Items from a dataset

----------

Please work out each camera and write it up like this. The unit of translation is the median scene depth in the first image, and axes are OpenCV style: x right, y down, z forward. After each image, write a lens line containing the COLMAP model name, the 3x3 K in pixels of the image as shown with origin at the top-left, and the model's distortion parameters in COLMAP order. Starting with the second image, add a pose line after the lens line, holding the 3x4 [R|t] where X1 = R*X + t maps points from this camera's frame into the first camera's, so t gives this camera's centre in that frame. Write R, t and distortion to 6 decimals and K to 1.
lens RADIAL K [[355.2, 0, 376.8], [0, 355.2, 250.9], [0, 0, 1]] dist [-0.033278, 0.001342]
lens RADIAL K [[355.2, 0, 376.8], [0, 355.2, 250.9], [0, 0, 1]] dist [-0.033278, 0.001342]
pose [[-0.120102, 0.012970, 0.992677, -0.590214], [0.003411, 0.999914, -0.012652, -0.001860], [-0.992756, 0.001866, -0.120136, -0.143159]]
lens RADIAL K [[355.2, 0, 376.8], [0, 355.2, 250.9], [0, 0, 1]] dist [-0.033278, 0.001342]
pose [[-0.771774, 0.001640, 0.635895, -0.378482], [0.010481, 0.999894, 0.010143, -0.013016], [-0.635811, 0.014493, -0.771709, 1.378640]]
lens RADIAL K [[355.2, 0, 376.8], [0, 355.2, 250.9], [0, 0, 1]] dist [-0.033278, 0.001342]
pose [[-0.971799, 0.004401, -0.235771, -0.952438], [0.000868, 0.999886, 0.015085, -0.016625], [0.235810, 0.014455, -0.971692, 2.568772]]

----------

Required action: Nothing in the records above may be left out; repeat them exactly.

Your response:
Please work out each camera and write it up like this. The unit of translation is the median scene depth in the first image, and axes are OpenCV style: x right, y down, z forward. After each image, write a lens line containing the COLMAP model name, the 3x3 K in pixels of the image as shown with origin at the top-left, and the model's distortion parameters in COLMAP order. Starting with the second image, add a pose line after the lens line, holding the 3x4 [R|t] where X1 = R*X + t maps points from this camera's frame into the first camera's, so t gives this camera's centre in that frame. Write R, t and distortion to 6 decimals and K to 1.
lens RADIAL K [[355.2, 0, 376.8], [0, 355.2, 250.9], [0, 0, 1]] dist [-0.033278, 0.001342]
lens RADIAL K [[355.2, 0, 376.8], [0, 355.2, 250.9], [0, 0, 1]] dist [-0.033278, 0.001342]
pose [[-0.120102, 0.012970, 0.992677, -0.590214], [0.003411, 0.999914, -0.012652, -0.001860], [-0.992756, 0.001866, -0.120136, -0.143159]]
lens RADIAL K [[355.2, 0, 376.8], [0, 355.2, 250.9], [0, 0, 1]] dist [-0.033278, 0.001342]
pose [[-0.771774, 0.001640, 0.635895, -0.378482], [0.010481, 0.999894, 0.010143, -0.013016], [-0.635811, 0.014493, -0.771709, 1.378640]]
lens RADIAL K [[355.2, 0, 376.8], [0, 355.2, 250.9], [0, 0, 1]] dist [-0.033278, 0.001342]
pose [[-0.971799, 0.004401, -0.235771, -0.952438], [0.000868, 0.999886, 0.015085, -0.016625], [0.235810, 0.014455, -0.971692, 2.568772]]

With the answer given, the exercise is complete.